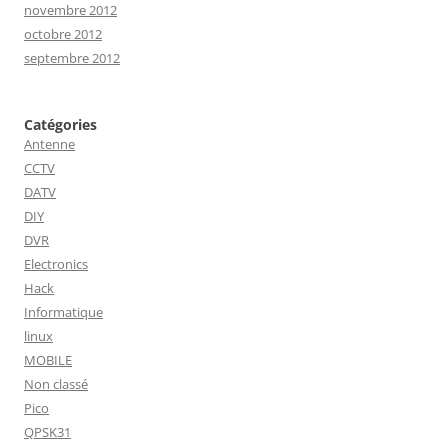
novembre 2012
octobre 2012
septembre 2012
Catégories
Antenne
CCTV
DATV
DIY
DVR
Electronics
Hack
Informatique
linux
MOBILE
Non classé
Pico
QPSK31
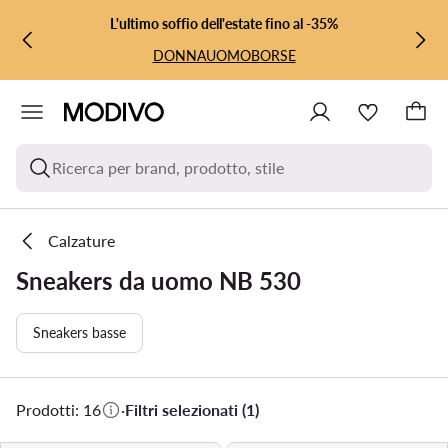
VAI AL CONTENUTO PRINCIPALE
VAI ALLA RICERCA
L'ultimo soffio dell'estate fino al -35%
DONNA
UOMO
BORSE
Ricerca per brand, prodotto, stile
Calzature
Sneakers da uomo NB 530
Sneakers basse
Prodotti: 16
·
Filtri selezionati (1)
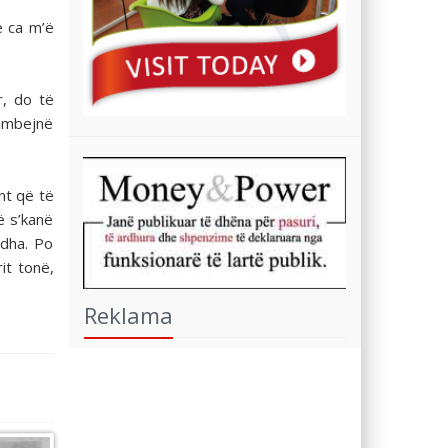
ë ca m’ë
r, do të
këmbejnë
nt që të
ë s’kanë
ëdha. Po
it tonë,
Reklama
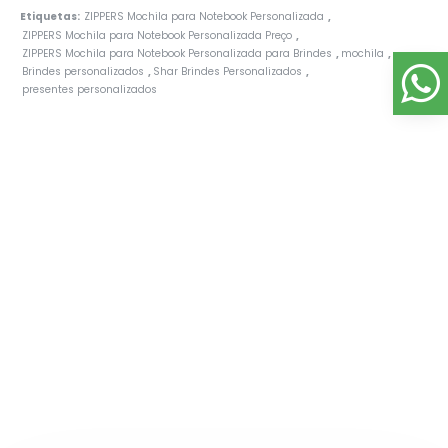
Etiquetas:
ZIPPERS Mochila para Notebook Personalizada
,
ZIPPERS Mochila para Notebook Personalizada Preço
,
ZIPPERS Mochila para Notebook Personalizada para Brindes
mochila
,
,
Brindes personalizados
Shar Brindes Personalizados
,
,
presentes personalizados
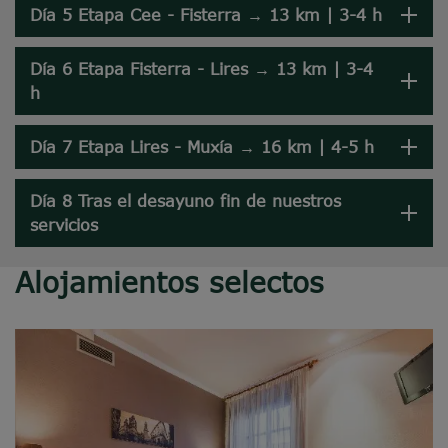
Día 5 Etapa Cee - Fisterra → 13 km | 3-4 h
Día 6 Etapa Fisterra - Lires → 13 km | 3-4
h
Día 7 Etapa Lires - Muxía → 16 km | 4-5 h
Día 8 Tras el desayuno fin de nuestros
servicios
Alojamientos selectos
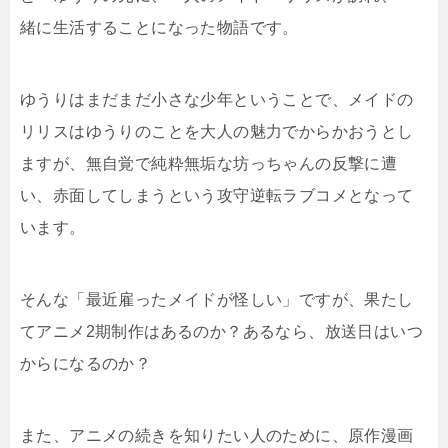
緒に生活することになった物語です。
ゆうりはまだまだ小さな少年ということで、メイドの
リリスはゆうりのことを大人の魅力でからかおうとし
ますが、無自覚で純粋無垢な坊っちゃんの反撃に遭
い、赤面してしまうという攻守逆転ラブコメとなって
います。
そんな「最近雇ったメイドが怪しい」ですが、果たし
てアニメ2期制作はあるのか？あるなら、放送日はいつ
からになるのか？
また、アニメの続きを知りたい人のために、原作漫画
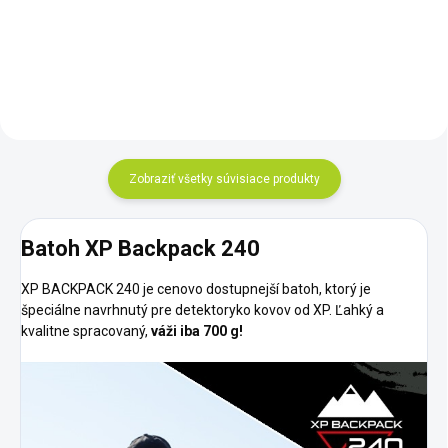
veľkostí pomocou pružinových
metrov.
príchytiek
Zobraziť všetky súvisiace produkty
Batoh XP Backpack 240
XP BACKPACK 240 je cenovo dostupnejší batoh, ktorý je
špeciálne navrhnutý pre detektoryko kovov od XP. Ľahký a
kvalitne spracovaný,
váži iba 700 g!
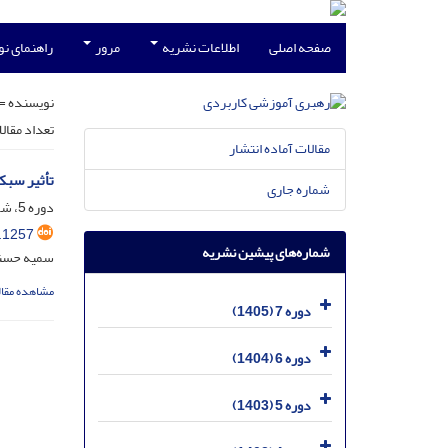
صفحه اصلی
اطلاعات نشریه
مرور
راهنمای ن
نویسنده =
تعداد مقال
مقالات آماده انتشار
تأثیر سبک
شماره جاری
دوره 5، شماره 2، تیر 1403، صفحه
.1257
شماره‌های پیشین نشریه
سمیه حسنو
مشاهده مقال
دوره 7 (1405)
دوره 6 (1404)
دوره 5 (1403)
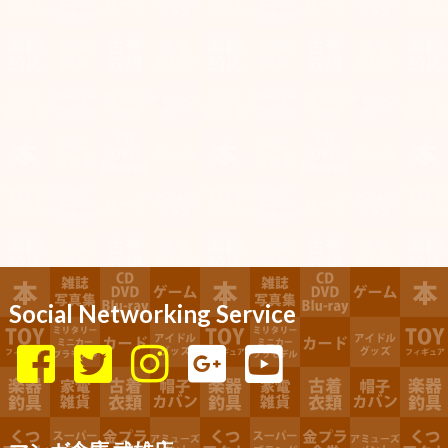
Social Networking Service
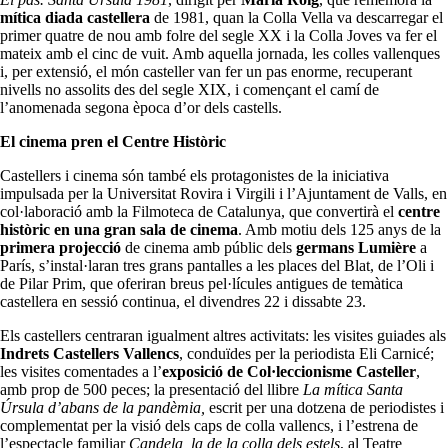
mítica diada castellera
de 1981, quan la Colla Vella va descarregar el
primer quatre de nou amb folre del segle XX i la Colla Joves va fer el
mateix amb el cinc de vuit. Amb aquella jornada, les colles vallenques
i, per extensió, el món casteller van fer un pas enorme, recuperant
nivells no assolits des del segle XIX, i començant el camí de
l’anomenada segona època d’or dels castells.
El cinema pren el Centre Històric
Castellers i cinema són també els protagonistes de la iniciativa
impulsada per la Universitat Rovira i Virgili i l’Ajuntament de Valls, en
col·laboració amb la Filmoteca de Catalunya, que convertirà el
centre
històric en una gran sala de cinema
. Amb motiu dels 125 anys de la
primera projecció
de cinema amb públic dels
germans Lumière
a
París, s’instal·laran tres grans pantalles a les places del Blat, de l’Oli i
de Pilar Prim, que oferiran breus pel·lícules antigues de temàtica
castellera en sessió continua, el divendres 22 i dissabte 23.
Els castellers centraran igualment altres activitats: les visites guiades als
Indrets Castellers Vallencs
, conduïdes per la periodista Eli Carnicé;
les visites comentades a l’
exposició de Col·leccionisme Casteller
,
amb prop de 500 peces; la presentació del llibre
La mítica Santa
Úrsula d’abans de la pandèmia,
escrit per una dotzena de periodistes i
complementat per la visió dels caps de colla vallencs, i l’estrena de
l’espectacle familiar
Candela, la de la colla dels estels
, al Teatre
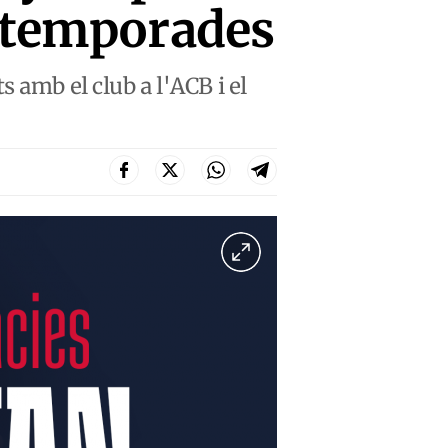
s temporades
 amb el club a l'ACB i el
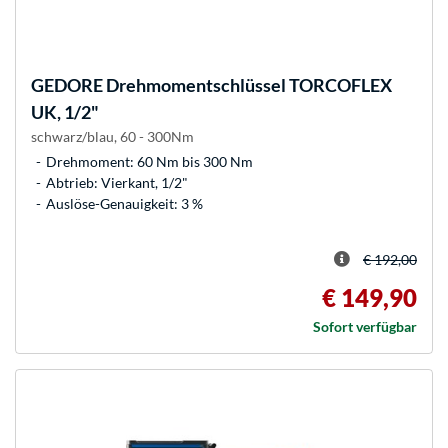
GEDORE
Drehmomentschlüssel TORCOFLEX
UK, 1/2"
schwarz/blau, 60 - 300Nm
Drehmoment: 60 Nm bis 300 Nm
Abtrieb: Vierkant, 1/2"
Auslöse-Genauigkeit: 3 %
€ 192,00
€ 149,90
Sofort verfügbar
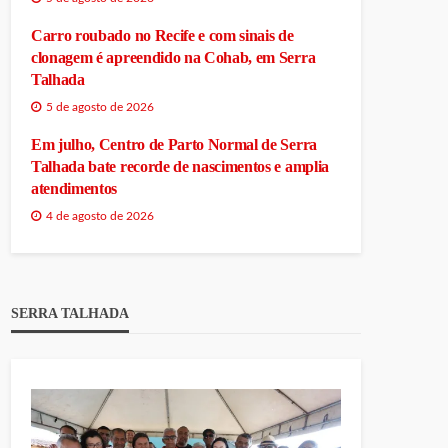
Carro roubado no Recife e com sinais de
clonagem é apreendido na Cohab, em Serra
Talhada
5 de agosto de 2026
Em julho, Centro de Parto Normal de Serra
Talhada bate recorde de nascimentos e amplia
atendimentos
4 de agosto de 2026
SERRA TALHADA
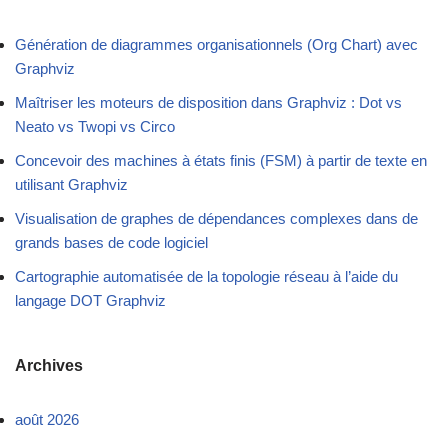
Génération de diagrammes organisationnels (Org Chart) avec
Graphviz
Maîtriser les moteurs de disposition dans Graphviz : Dot vs
Neato vs Twopi vs Circo
Concevoir des machines à états finis (FSM) à partir de texte en
utilisant Graphviz
Visualisation de graphes de dépendances complexes dans de
grands bases de code logiciel
Cartographie automatisée de la topologie réseau à l’aide du
langage DOT Graphviz
Archives
août 2026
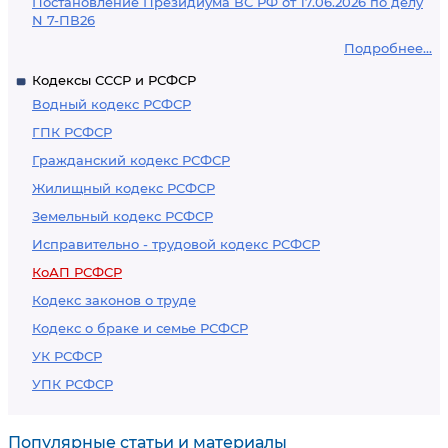
Постановление Президиума ВС РФ от 17.06.2026 по делу
N 7-ПВ26
Подробнее...
Кодексы СССР и РСФСР
Водный кодекс РСФСР
ГПК РСФСР
Гражданский кодекс РСФСР
Жилищный кодекс РСФСР
Земельный кодекс РСФСР
Исправительно - трудовой кодекс РСФСР
КоАП РСФСР
Кодекс законов о труде
Кодекс о браке и семье РСФСР
УК РСФСР
УПК РСФСР
Популярные статьи и материалы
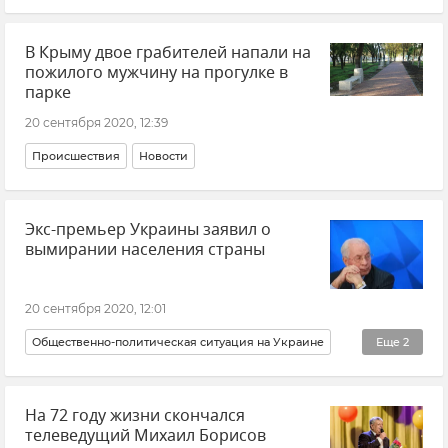
В Крыму двое грабителей напали на
пожилого мужчину на прогулке в
парке
20 сентября 2020, 12:39
Происшествия
Новости
Экс-премьер Украины заявил о
вымирании населения страны
20 сентября 2020, 12:01
Общественно-политическая ситуация на Украине
Еще
2
В мире
Новости
На 72 году жизни скончался
телеведущий Михаил Борисов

## Exercise
Rewrite the data from the line with "Carro roubado no Recife e com sinais de" up to and including the line with "SERRA TALHADA", putting "recuperado" in place of "apreendido" and leaving everything else unchanged.

## Response to this task
Carro roubado no Recife e com sinais de
clonagem é recuperado na Cohab, em Serra
Talhada
5 de agosto de 2026
Em julho, Centro de Parto Normal de Serra
Talhada bate recorde de nascimentos e amplia
atendimentos
4 de agosto de 2026
SERRA TALHADA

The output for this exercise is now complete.